On the morning of January 28, a little over 12 hours since her death, my daughters and I went to Karen’s room at the Corner Brook Long Term Care Facility to select clothes for her to wear for her visitation and funeral. We were shocked to find empty boxes stacked in her room. We were further shocked and dismayed when we were told that we had 24 hours from the time of her death to clear out her room. We were offered assistance, or told that it could be done for us, but the room had to be cleared out immediately. This was their policy. This was a policy that I had no idea existed. I was informed of this policy on the morning following my sister’s death.
Karen had been a long-term care resident for approximately 15 years, following a stroke that left her partially paralyzed, but in her right mind. Her room was completely filled with all of her possessions, items and clothes, which she treasured dearly — things people had given her, items that she had purchased in the gift shop or had others purchase for her elsewhere. This room was her home. Everything she had was contained within that small space. She rarely, if ever, disposed of items, so every nook and cranny of the room was full.

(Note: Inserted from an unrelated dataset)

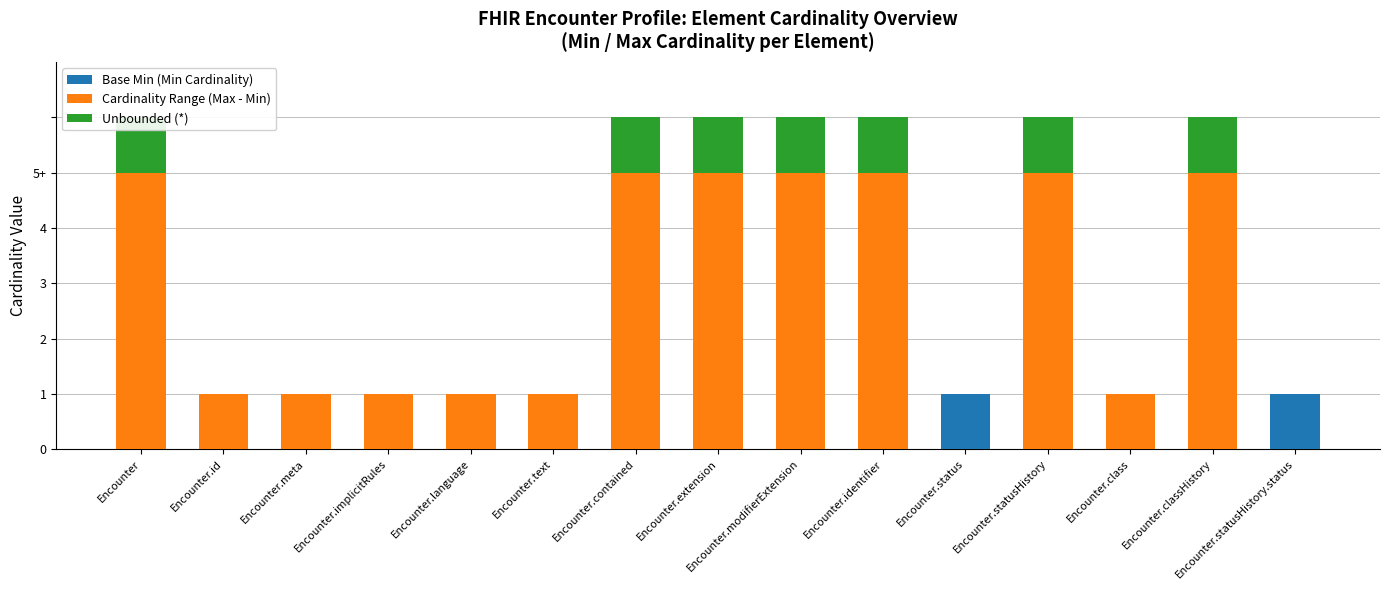

How many Cardinality Range (Max - Min) values are between 1 and 5?

13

As we did not feel that she would have wanted others going through her belongings, and because we wished to look for items that I had already noticed were missing, we refused help and undertook to clear out the room ourselves.
In between meetings with the funeral director and clergy to plan Karen’s funeral, my husband and daughters were forced to toss Karen’s belongings into garbage bags and boxes in order to comply with a policy that I had no idea existed. When I became upset when discussing the matter with administrators, I was told that I was being disrespectful to them.
This situation has made what was already a sad and difficult process immeasurably worse. My sister would have been horrified to see her belongings handled in such a matter. Knowing that we did so bothers me more than I can ever say.
This policy illustrates a complete lack of respect for the residents and families who rely upon Western Health, people who have already had to make difficult decisions and choices regarding their care or the care of their family members.
I write this letter to let other families know that this policy is in place, so they are not blindsided as I was. I suggest that Western Health re-examine their policy and improve their communication with the families that they serve.